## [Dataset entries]
-*-*-

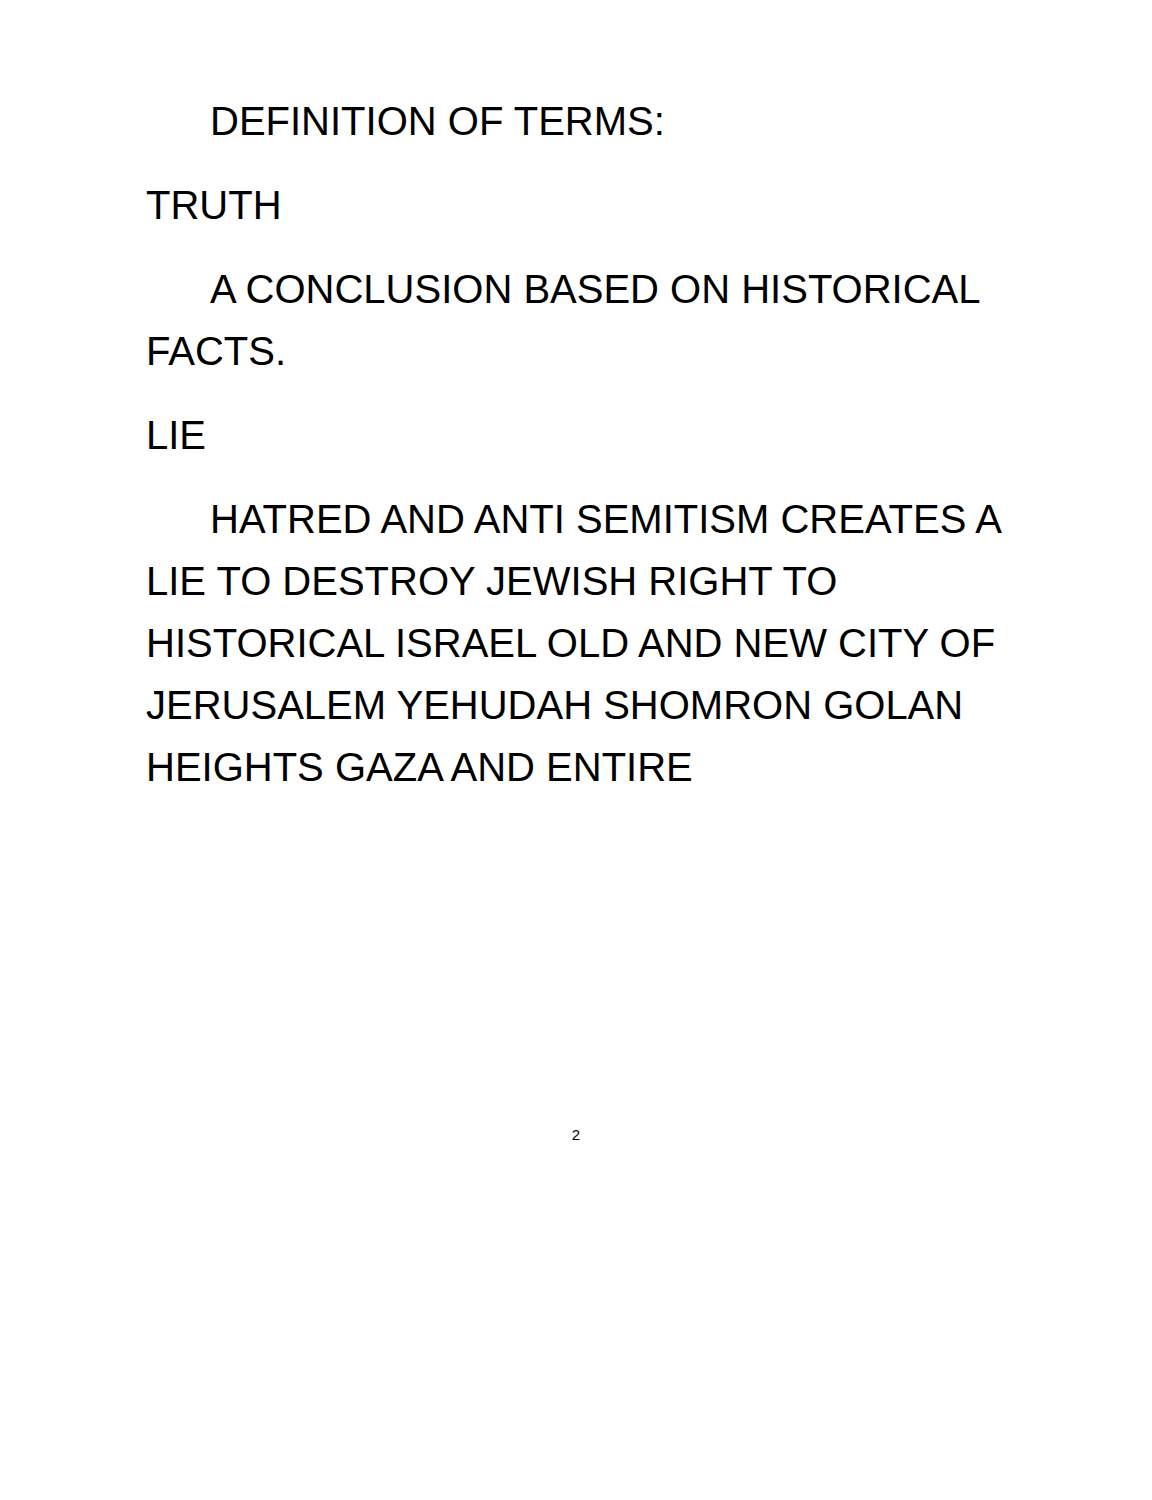DEFINITION OF TERMS:
TRUTH
A CONCLUSION BASED ON HISTORICAL FACTS.
LIE
HATRED AND ANTI SEMITISM CREATES A LIE TO DESTROY JEWISH RIGHT TO HISTORICAL ISRAEL OLD AND NEW CITY OF JERUSALEM YEHUDAH SHOMRON GOLAN HEIGHTS GAZA AND ENTIRE
2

-*-*-

Set down every entry above exactly as written, but skip the pictures.

## [Written answer]
DEFINITION OF TERMS:
TRUTH
A CONCLUSION BASED ON HISTORICAL FACTS.
LIE
HATRED AND ANTI SEMITISM CREATES A LIE TO DESTROY JEWISH RIGHT TO HISTORICAL ISRAEL OLD AND NEW CITY OF JERUSALEM YEHUDAH SHOMRON GOLAN HEIGHTS GAZA AND ENTIRE
2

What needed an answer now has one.